Transcribed page contents
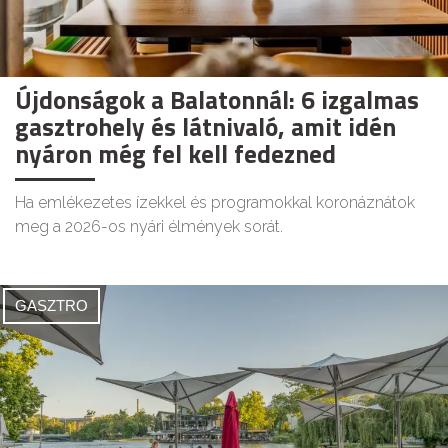
Újdonságok a Balatonnál: 6 izgalmas
gasztrohely és látnivaló, amit idén
nyáron még fel kell fedezned
Ha emlékezetes ízekkel és programokkal koronáznátok
meg a 2026-os nyári élmények sorát.
GASZTRO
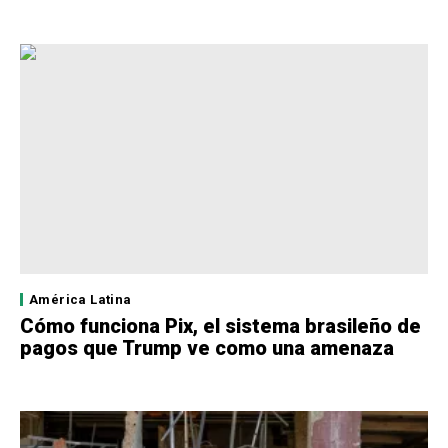
América Latina
Cómo funciona Pix, el sistema brasileño de
pagos que Trump ve como una amenaza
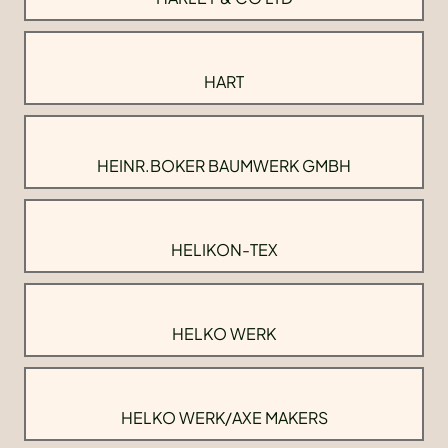
HART
HEINR.BOKER BAUMWERK GMBH
HELIKON-TEX
HELKO WERK
HELKO WERK/AXE MAKERS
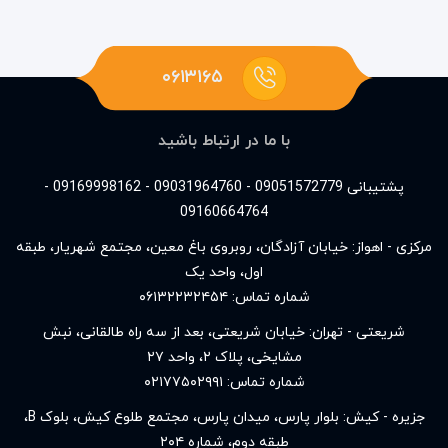
۰۶۱۳۱۶۵
با ما در ارتباط باشید
پشتیبانی 09051572779 - 09031964760 - 09169998162 -
09160664764
مرکزی - اهواز: خیابان آزادگان، روبروی باغ معین، مجتمع شهریار، طبقه
اول، واحد یک
شماره تماس:
۰۶۱۳۲۲۳۲۴۵۴
شریعتی - تهران: خیابان شریعتی، بعد از سه راه طالقانی، نبش
مشایخی، پلاک ۲، واحد ۲۷
شماره تماس:
۰۲۱۷۷۵۰۲۹۹۱
جزیره - کیش: بلوار پارس، میدان پارس، مجتمع طلوع کیش، بلوک B،
طبقه دوم، شماره ۲۰۴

▶ [Task details]
Find the word "خیابان" in the entries, and copy every line it shows up in.

▶ [Output for this task]
مرکزی - اهواز: خیابان آزادگان، روبروی باغ معین، مجتمع شهریار، طبقه
شریعتی - تهران: خیابان شریعتی، بعد از سه راه طالقانی، نبش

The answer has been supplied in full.